Tuesday, February 7, 2012

Whale “hunting” in Riviera Nayarit


  • This 2012, unusually large number humpback whales are visiting Mexico’s Pacific Treasure. They come here on their annual migration, but this year’s numbers are allowing for frequent sightings
Greg shaded his eyes from the sun with his hand while he traveled at an incredibly high speed on a speedboat. The crew had stated that this boat could reach a speed of about 50 nautical miles per hour, and it probably was, but there was a bird that was not only following us, but even passed us to then turn like Messi in the penalty area, before diving in the ocean to catch a big and juicy fish.

Initially, Greg though that it might be a gull, but its sharp and upright beak and its feathers with a pattern of white and gray fading to the neck, as well as the color of its feet indicated that it was something else: “It’s a Blue-Footed Bobbie”, explained the leader of the expedition.

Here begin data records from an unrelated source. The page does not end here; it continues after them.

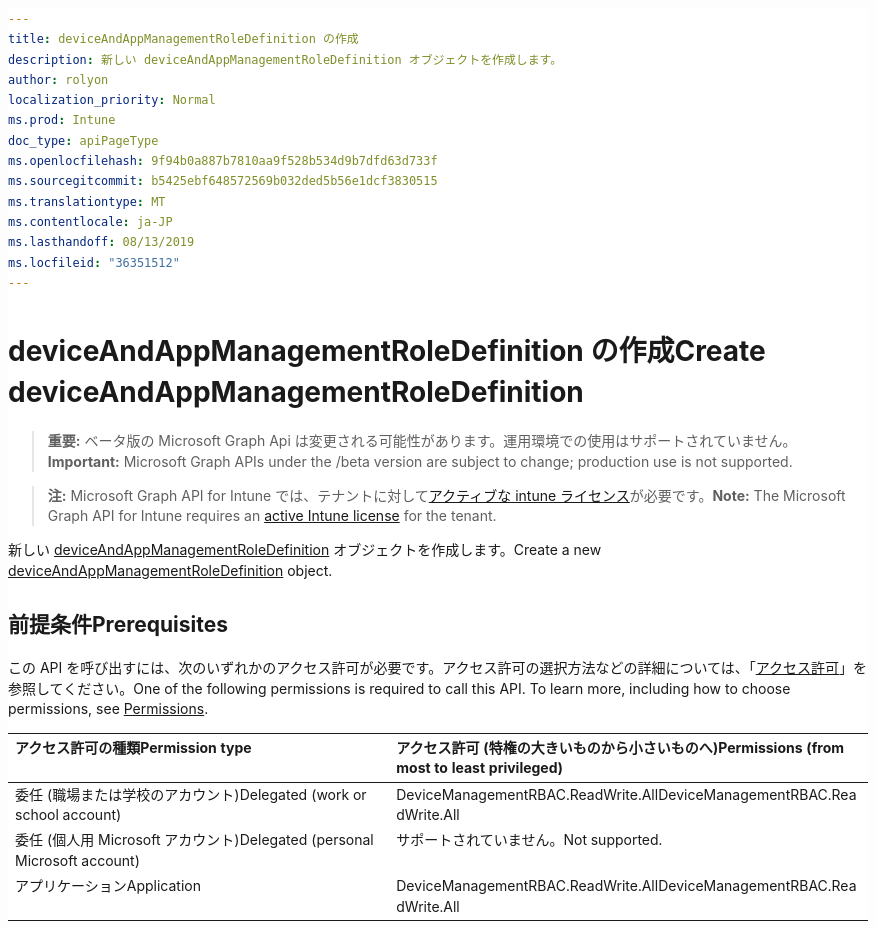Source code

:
 ```yaml
---
title: deviceAndAppManagementRoleDefinition の作成
description: 新しい deviceAndAppManagementRoleDefinition オブジェクトを作成します。
author: rolyon
localization_priority: Normal
ms.prod: Intune
doc_type: apiPageType
ms.openlocfilehash: 9f94b0a887b7810aa9f528b534d9b7dfd63d733f
ms.sourcegitcommit: b5425ebf648572569b032ded5b56e1dcf3830515
ms.translationtype: MT
ms.contentlocale: ja-JP
ms.lasthandoff: 08/13/2019
ms.locfileid: "36351512"
---
```

# <a name="create-deviceandappmanagementroledefinition"></a><span data-ttu-id="d29b9-103">deviceAndAppManagementRoleDefinition の作成</span><span class="sxs-lookup"><span data-stu-id="d29b9-103">Create deviceAndAppManagementRoleDefinition</span></span>

> <span data-ttu-id="d29b9-104">**重要:** ベータ版の Microsoft Graph Api は変更される可能性があります。運用環境での使用はサポートされていません。</span><span class="sxs-lookup"><span data-stu-id="d29b9-104">**Important:** Microsoft Graph APIs under the /beta version are subject to change; production use is not supported.</span></span>

> <span data-ttu-id="d29b9-105">**注:** Microsoft Graph API for Intune では、テナントに対して[アクティブな intune ライセンス](https://go.microsoft.com/fwlink/?linkid=839381)が必要です。</span><span class="sxs-lookup"><span data-stu-id="d29b9-105">**Note:** The Microsoft Graph API for Intune requires an [active Intune license](https://go.microsoft.com/fwlink/?linkid=839381) for the tenant.</span></span>

<span data-ttu-id="d29b9-106">新しい [deviceAndAppManagementRoleDefinition](../resources/intune-rbac-deviceandappmanagementroledefinition.md) オブジェクトを作成します。</span><span class="sxs-lookup"><span data-stu-id="d29b9-106">Create a new [deviceAndAppManagementRoleDefinition](../resources/intune-rbac-deviceandappmanagementroledefinition.md) object.</span></span>

## <a name="prerequisites"></a><span data-ttu-id="d29b9-107">前提条件</span><span class="sxs-lookup"><span data-stu-id="d29b9-107">Prerequisites</span></span>
<span data-ttu-id="d29b9-p101">この API を呼び出すには、次のいずれかのアクセス許可が必要です。アクセス許可の選択方法などの詳細については、「[アクセス許可](/graph/permissions-reference)」を参照してください。</span><span class="sxs-lookup"><span data-stu-id="d29b9-p101">One of the following permissions is required to call this API. To learn more, including how to choose permissions, see [Permissions](/graph/permissions-reference).</span></span>

|<span data-ttu-id="d29b9-110">アクセス許可の種類</span><span class="sxs-lookup"><span data-stu-id="d29b9-110">Permission type</span></span>|<span data-ttu-id="d29b9-111">アクセス許可 (特権の大きいものから小さいものへ)</span><span class="sxs-lookup"><span data-stu-id="d29b9-111">Permissions (from most to least privileged)</span></span>|
|:---|:---|
|<span data-ttu-id="d29b9-112">委任 (職場または学校のアカウント)</span><span class="sxs-lookup"><span data-stu-id="d29b9-112">Delegated (work or school account)</span></span>|<span data-ttu-id="d29b9-113">DeviceManagementRBAC.ReadWrite.All</span><span class="sxs-lookup"><span data-stu-id="d29b9-113">DeviceManagementRBAC.ReadWrite.All</span></span>|
|<span data-ttu-id="d29b9-114">委任 (個人用 Microsoft アカウント)</span><span class="sxs-lookup"><span data-stu-id="d29b9-114">Delegated (personal Microsoft account)</span></span>|<span data-ttu-id="d29b9-115">サポートされていません。</span><span class="sxs-lookup"><span data-stu-id="d29b9-115">Not supported.</span></span>|
|<span data-ttu-id="d29b9-116">アプリケーション</span><span class="sxs-lookup"><span data-stu-id="d29b9-116">Application</span></span>|<span data-ttu-id="d29b9-117">DeviceManagementRBAC.ReadWrite.All</span><span class="sxs-lookup"><span data-stu-id="d29b9-117">DeviceManagementRBAC.ReadWrite.All</span></span>|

Greg through about this peculiar name and smiled, and apparently someone else in the group was thinking the same thing, as someone said: “There’s always luck when you have a pair of boobies by your side”, and this is how I realized that not only Mexicans know how to make plays on words.

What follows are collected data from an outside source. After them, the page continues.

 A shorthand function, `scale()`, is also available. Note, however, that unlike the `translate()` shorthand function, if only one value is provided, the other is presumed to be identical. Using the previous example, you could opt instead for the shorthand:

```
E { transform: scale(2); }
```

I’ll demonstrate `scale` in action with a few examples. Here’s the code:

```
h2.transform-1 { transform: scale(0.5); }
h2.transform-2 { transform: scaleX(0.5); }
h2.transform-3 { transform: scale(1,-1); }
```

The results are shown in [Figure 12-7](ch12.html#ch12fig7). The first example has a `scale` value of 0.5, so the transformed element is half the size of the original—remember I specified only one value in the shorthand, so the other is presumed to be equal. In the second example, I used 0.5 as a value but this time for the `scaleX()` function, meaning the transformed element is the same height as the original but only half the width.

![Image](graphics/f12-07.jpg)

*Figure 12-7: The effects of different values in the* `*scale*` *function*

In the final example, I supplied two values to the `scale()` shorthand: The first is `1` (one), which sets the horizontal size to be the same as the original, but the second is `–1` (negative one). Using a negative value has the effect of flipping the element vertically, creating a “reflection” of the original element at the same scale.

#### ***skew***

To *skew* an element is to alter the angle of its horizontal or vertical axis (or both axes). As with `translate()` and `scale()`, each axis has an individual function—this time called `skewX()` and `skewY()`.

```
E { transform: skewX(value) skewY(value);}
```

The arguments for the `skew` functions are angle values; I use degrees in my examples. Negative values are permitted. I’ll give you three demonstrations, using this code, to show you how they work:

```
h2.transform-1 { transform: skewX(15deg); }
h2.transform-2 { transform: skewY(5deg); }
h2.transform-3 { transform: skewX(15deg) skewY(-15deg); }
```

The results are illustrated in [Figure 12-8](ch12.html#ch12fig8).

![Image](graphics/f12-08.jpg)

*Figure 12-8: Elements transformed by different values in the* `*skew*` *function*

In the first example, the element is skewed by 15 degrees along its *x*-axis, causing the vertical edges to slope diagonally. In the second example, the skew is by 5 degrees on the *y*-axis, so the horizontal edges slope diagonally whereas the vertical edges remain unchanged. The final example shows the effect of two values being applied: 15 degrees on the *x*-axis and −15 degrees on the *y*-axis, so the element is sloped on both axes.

However, we were not driven here because of these bobbies, even though they are extremely rare, as they can only be found in the Galapagos Islands and in a narrow strip of the Mexican Pacific – precisely where were at the time. We were headed towards Las Marietas, a group of islets that have been chosen as nesting grounds by thousands of birds, including scores of blue and yellow-footed bobbies that lay right next to this exclusive area in Punta de Mita, in Riviera Nayarit.

We came to this place because we were “hunting” humpback whales. We first put the aim on them with our eyes – or with our telephoto, which is pretty much the same – and then the guide told us that in this area we could possibly find mothers with their cubs.

The scenery was beautiful and we knew that the chance of seeing a family of humpbacks was high. Throughout the trip we’d already seen about 15 adults, some over 16 meters in length. Most had jumped in the distance, and they’d surprised us by blowing up water through their characteristic blowhole, and by raising their beautiful and huge tails just before diving and disappearing again.

This year there are many whales in Bahía de Banderas – and we can certainly attest to that, as we’d already seen 15 and we still had some part of the tour left. They’re feeding on sardines, which is unusual; the previous months they’d been gorging on krill and herring (up to a half ton a day) off the coast of California, Oregon, Washington and British Columbia, just in order to endure the journey to this region, where they spend the winter mating and breeding.

“In the 15 years that I've been working with humpback whales, I’d never seen whales feed here. Someone once reported seeing a whale feeding in the area, but it was purely coincidental. Normally whales pass schools of sardines without showing any interest, but this winter we’ve been surprised to see humpback whales feeding intensively and extensively on them”, declared Astrid Frisch, a specialist in this species to a local newspaper. I was wondering if that was the reason why our whale “hunting” was so successful.

Later on I found the answer when this biologist explained that in order to find food, whales work in large groups - of up to 30 - using drag and cornering techniques to catch fish banks. I also understood that the reason why we saw so many jumps and dives is because these are a form of courtship.

The boat turned to port in order to go around the “long” island, and proceeded to go between it and the “round” island – this is how locals identify the largest islands in Las Marietas. Suddenly, three whales broke the surface: a mother, its cub, and a male escort.

We were ecstatic! The cub, which apparently was over one month old, seemed to read our minds and was thrilled to see us too. It made a first and a second leap, then a third one while turning in the air, and then yet another one while diving backwards. The experience was so great it made us want to jump into the water with the cub, but it was time to go home.